Landmark study set to change how critical care patients are treated
The George Institute runs a large-scale research program concerned with the care of critically ill patients admitted to hospital intensive care units. The program has focused on assessing the effects of several standard treatments that have not previously been properly evaluated. In the second of three large projects, the researchers discovered that the common practice of intensively lowering blood glucose in critically ill patients increased the risk of death by 10%.

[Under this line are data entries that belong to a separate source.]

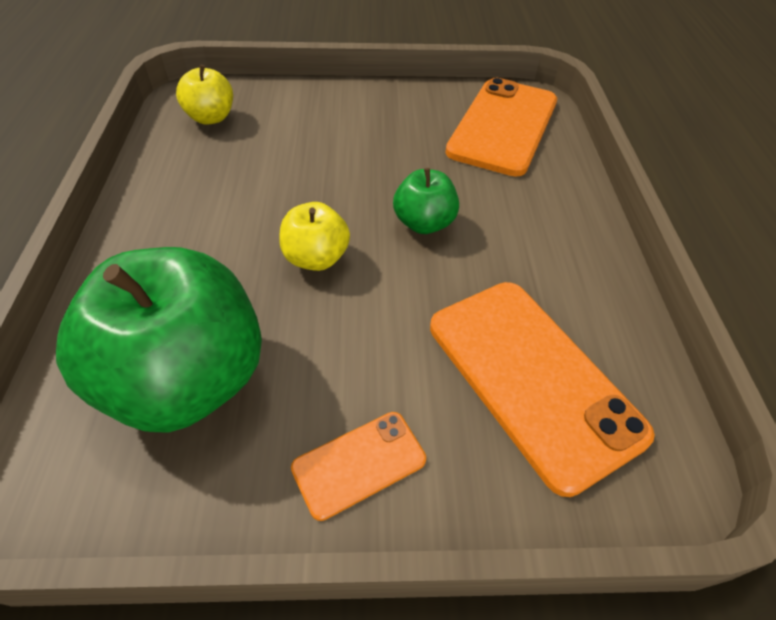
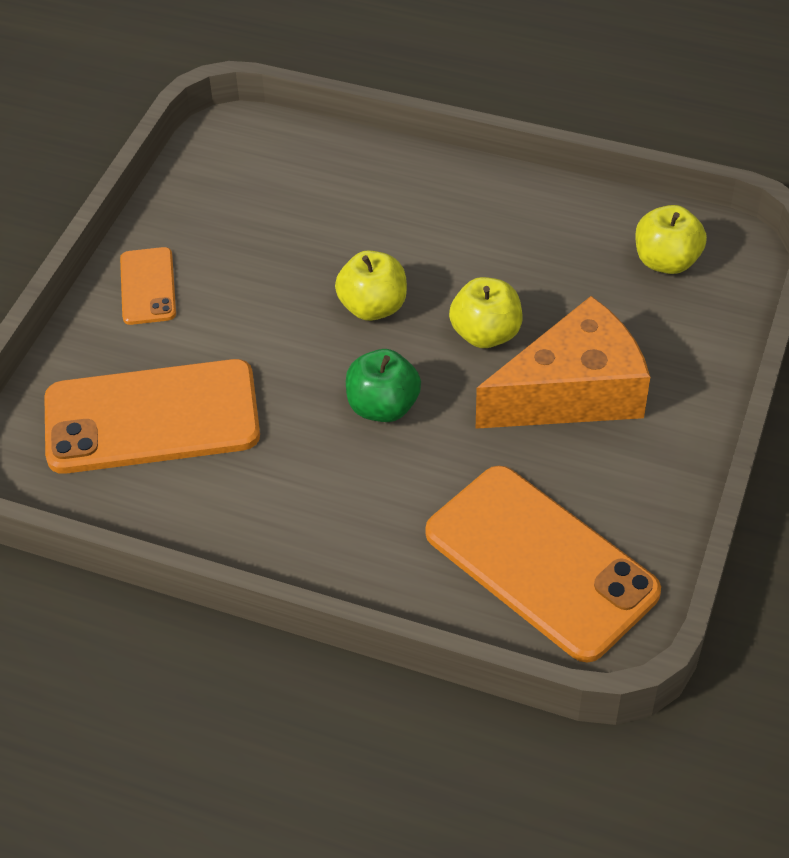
camera: 115 degrees right, 0 degrees up
green apple [56,247,262,433] -> none
none -> yellow apple [449,277,523,348]
none -> orange cheese [476,296,650,429]

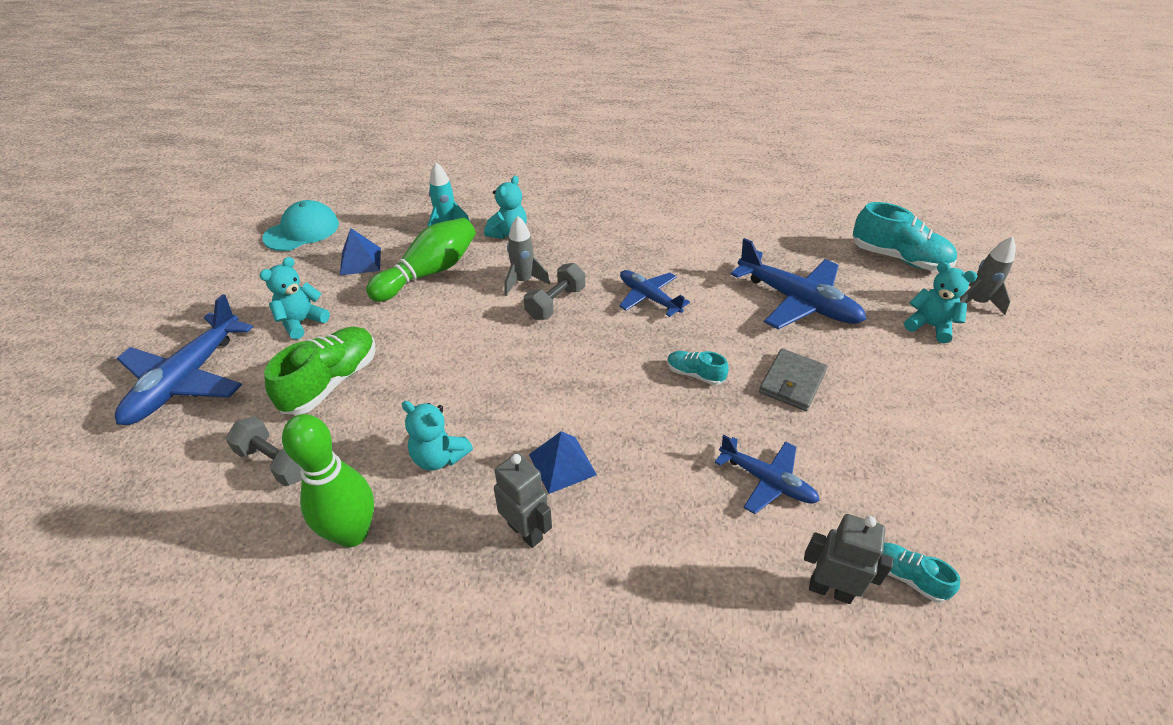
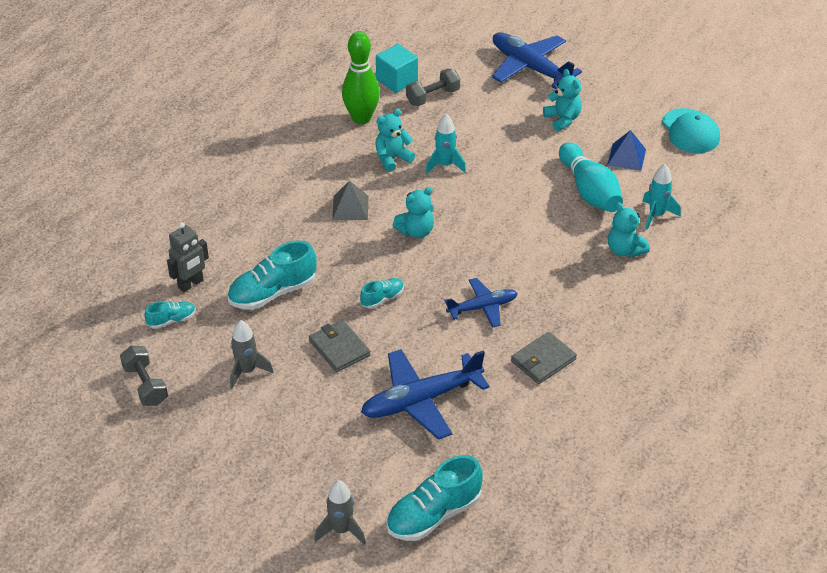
camera: 115 degrees right, 0 degrees up
green shoe [264,327,375,415] -> none
green bowling pin [366,218,476,302] -> turquoise bowling pin [559,143,623,212]
grey robot [494,453,552,548] -> none
grey rocket [505,216,550,296] -> grey rocket moved to [230,320,274,389]
grey dumbbell [524,263,585,320] -> grey dumbbell moved to [120,346,168,406]
blue pyramid [529,431,597,494] -> grey pyramid [332,181,368,220]
blue plane [715,435,820,514] -> turquoise shoe [228,241,317,310]
turquoise teddy bear [904,262,978,344] -> turquoise teddy bear moved to [393,187,434,238]
none -> turquoise cube [376,44,418,93]
none -> turquoise rocket [425,114,466,174]
none -> grey wallet [511,332,577,384]

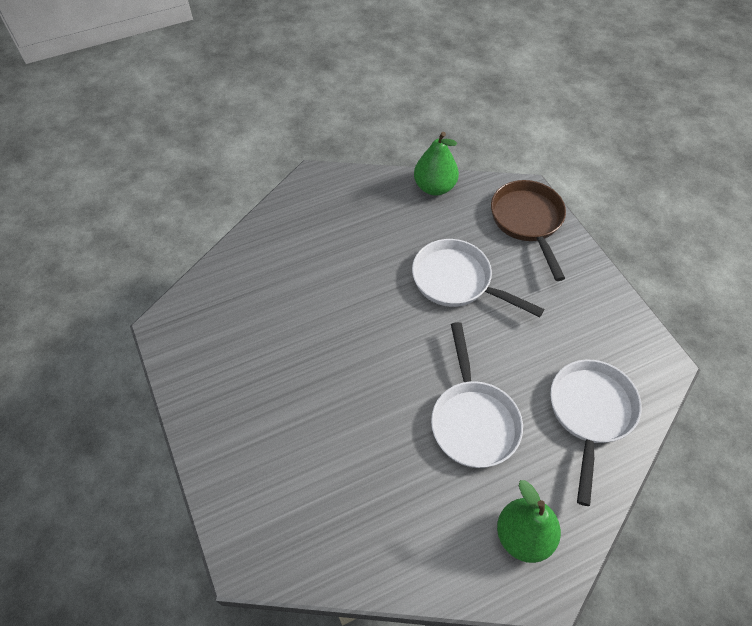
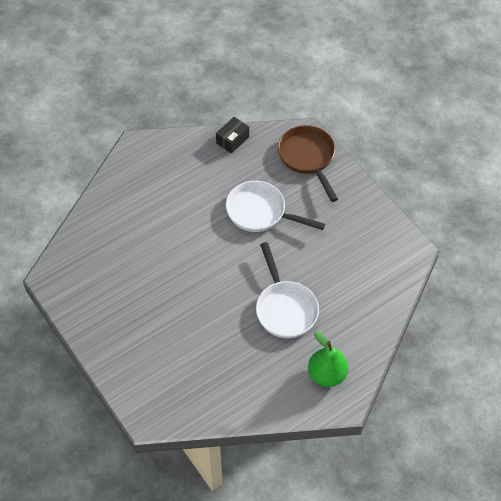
camera: 10 degrees left, 0 degrees up
green pear [414,132,459,196] -> black box [216,117,249,154]
white pan [550,360,642,506] -> none

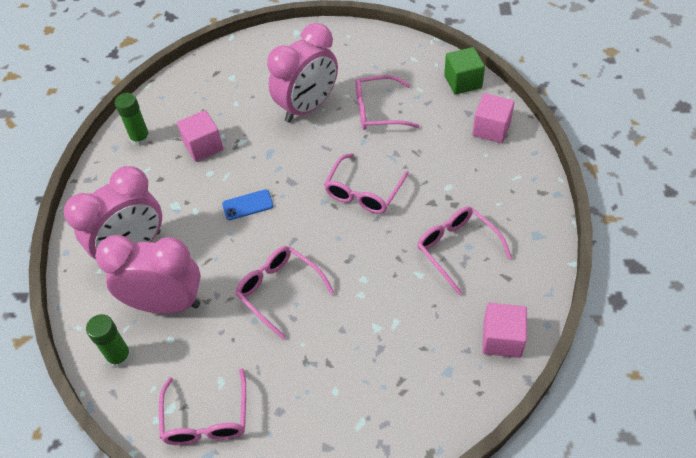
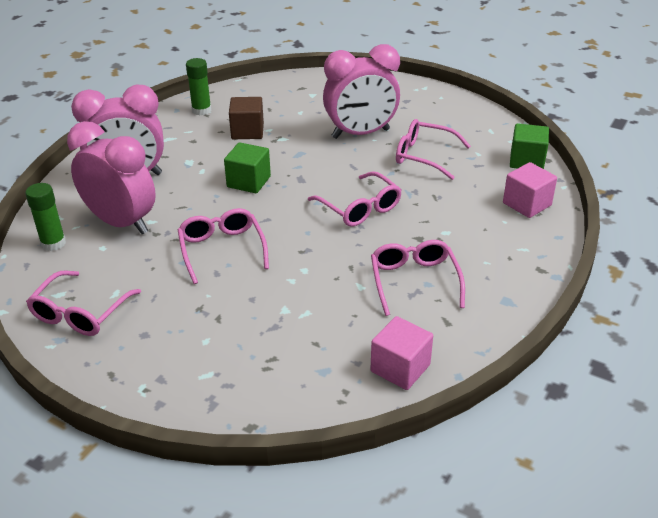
camera: 25 degrees right, 15 degrees down
pink cube [177,110,224,162] -> brown cube [229,97,264,139]
blue phone [222,189,273,220] -> green cube [224,142,271,193]
pink glasses [324,153,409,214] -> pink glasses turned 90 degrees counterclockwise [308,171,402,226]

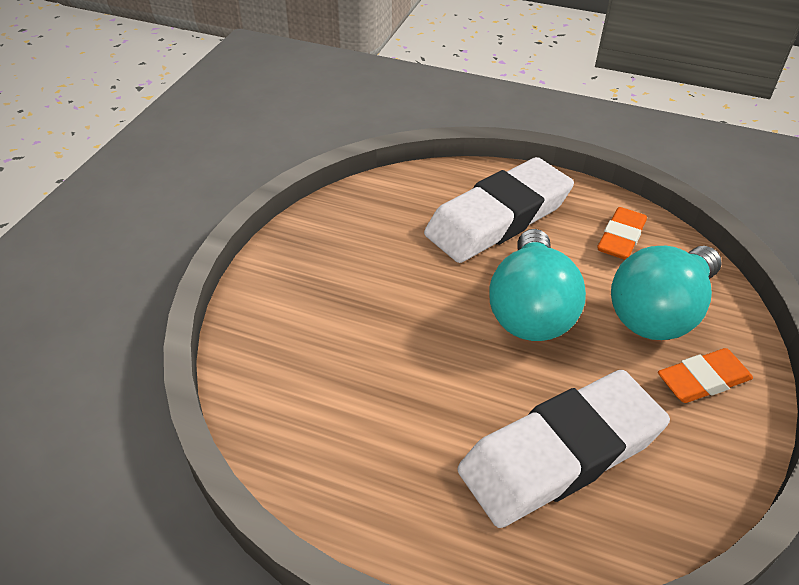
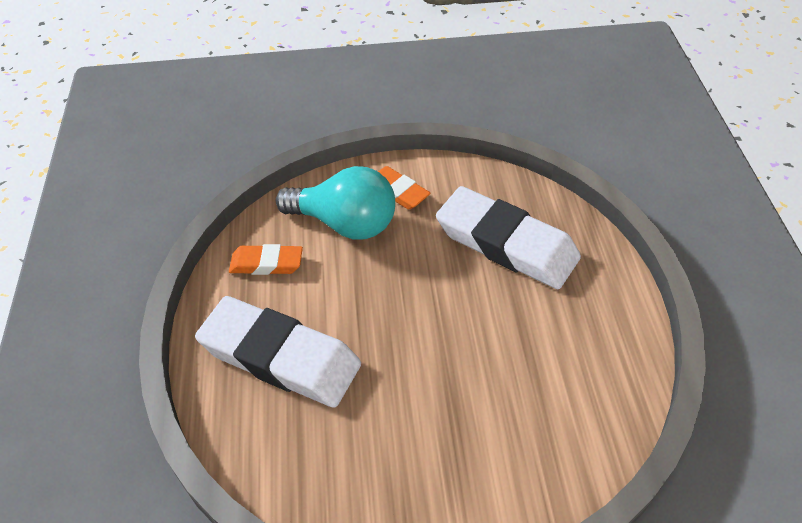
camera: 115 degrees left, 5 degrees up
turquoise light bulb [489,229,586,341] -> none

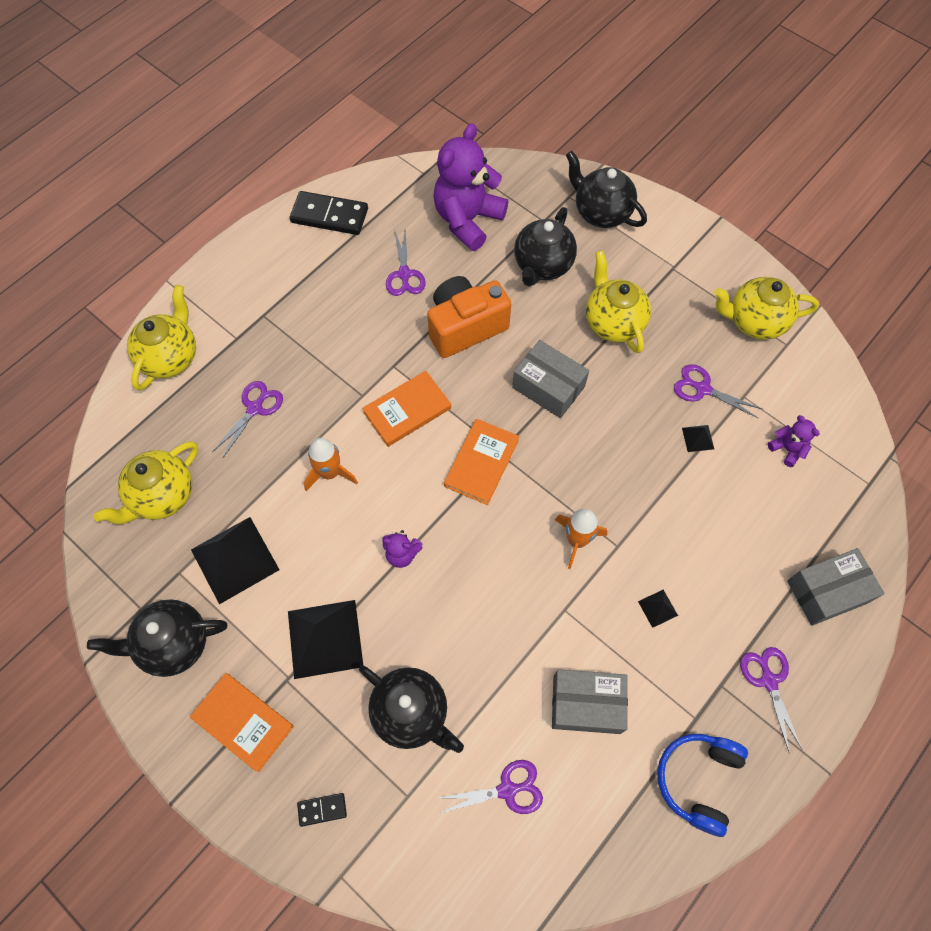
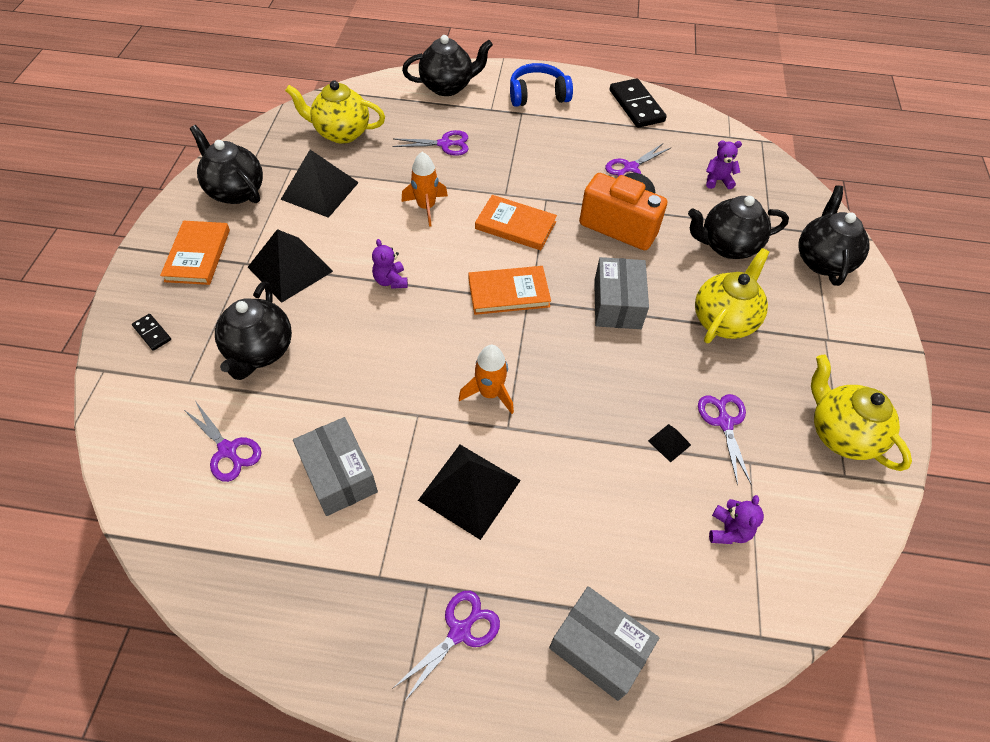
camera: 55 degrees right, 10 degrees down
yellow teapot [127,285,196,391] -> black teapot [402,35,493,96]
purple teddy bear [433,124,508,251] -> purple teddy bear [706,140,742,189], size x0.44
black pyramid [638,590,678,628] -> black pyramid [418,445,521,540], size x2.30
blue headphones [657,734,748,837] -> blue headphones moved to [510,63,573,107]

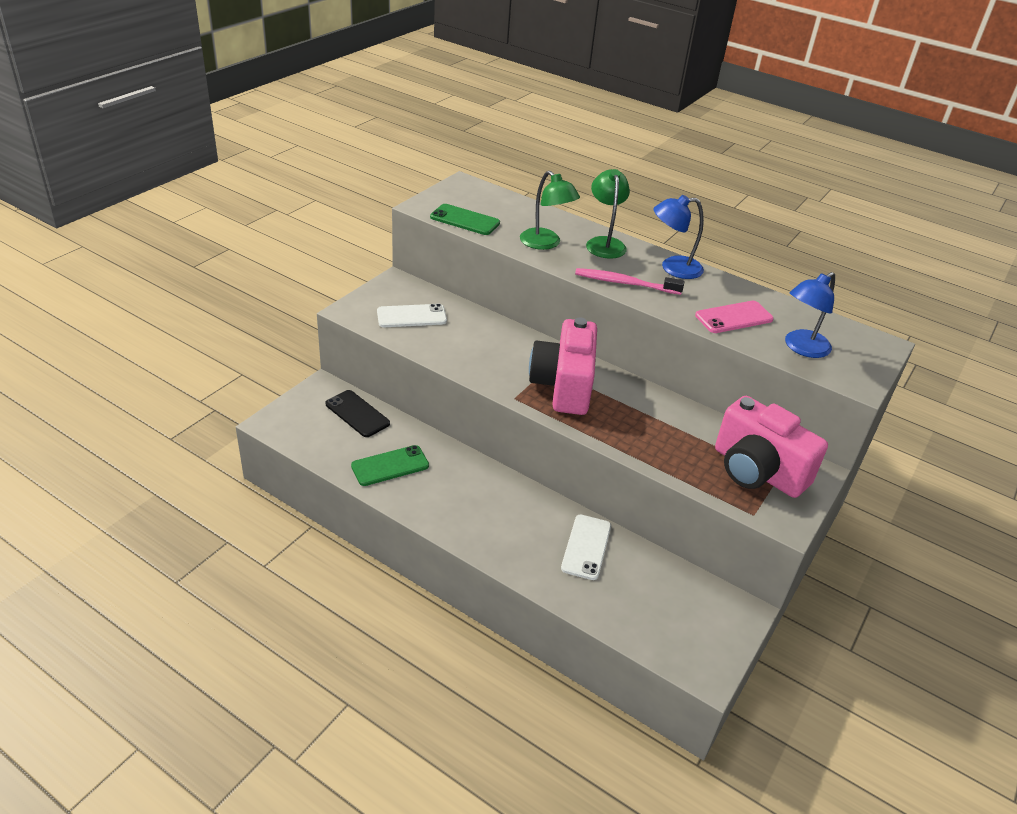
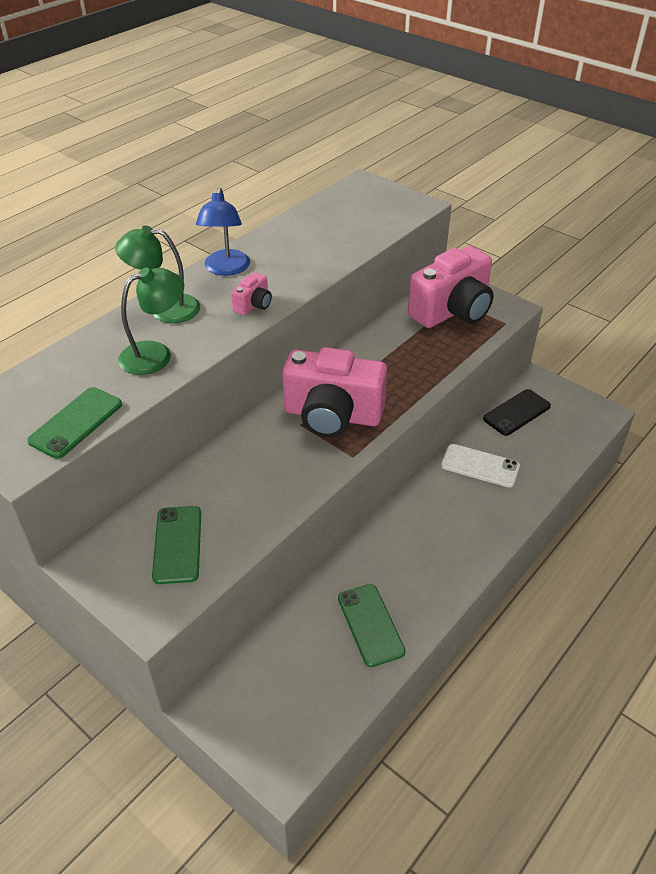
camera: 80 degrees left, 5 degrees up
black phone [325,390,390,437] -> black phone moved to [483,389,551,436]
white phone [377,304,447,327] -> green phone [152,506,201,584]
pink toothbrush [575,268,684,295] -> pink camera [231,273,272,316]
pink phone [695,301,774,333] -> none
blue lamp [785,272,835,358] -> none

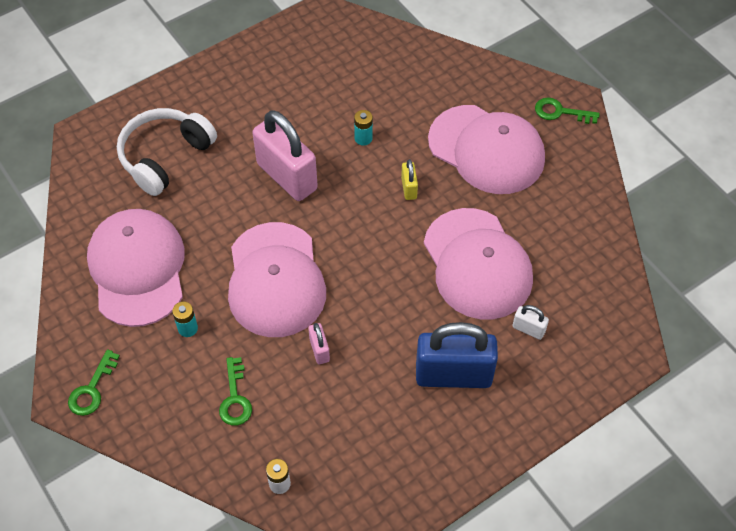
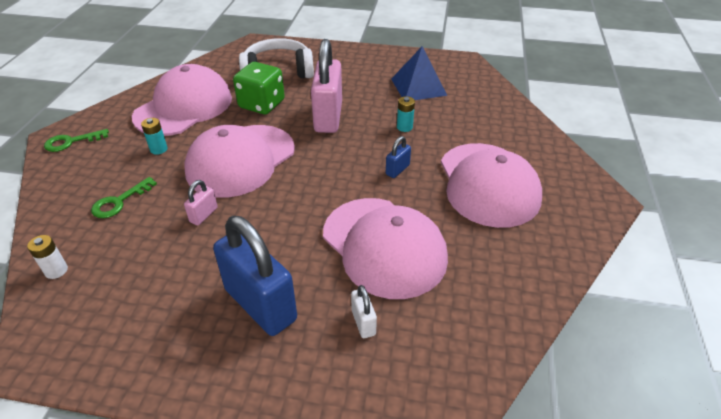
camera: 45 degrees right, 15 degrees down
yellow padlock [401,159,418,200] -> blue padlock [386,136,411,178]
pink cap [424,208,533,319] -> pink cap turned 60 degrees counterclockwise [323,198,448,299]
green key [535,98,600,124] -> none
none -> green dice [233,62,285,114]
none -> blue pyramid [391,46,448,100]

Intensive blood glucose lowering had been widely recommended for acutely ill patients because high blood glucose levels were known to be linked to the risk of serious complications such as organ failure and death. However, no large-scale study had directly assessed the effects of blood glucose lowering.
Researchers from The George Institute, The Australian and New Zealand Intensive Care Society Clinical Trials Group, The Canadian Critical Care Trials Group and Vancouver Coastal Health Research Institute set out to clarify the target range for blood glucose levels in critically ill patients. They studied over 6000 patients in Australia, New Zealand, Canada and the USA for up to 90 days to assess whether the treatment would improve patients’ chance of survival.
The results of the NICE-SUGAR (Normoglycaemia in Intensive Care Evaluation and Survival Using Glucose Algorithm Regulation) , published in The New England Journal of Medicine indicate that international clinical guidelines for the care of critically ill patients need urgent review.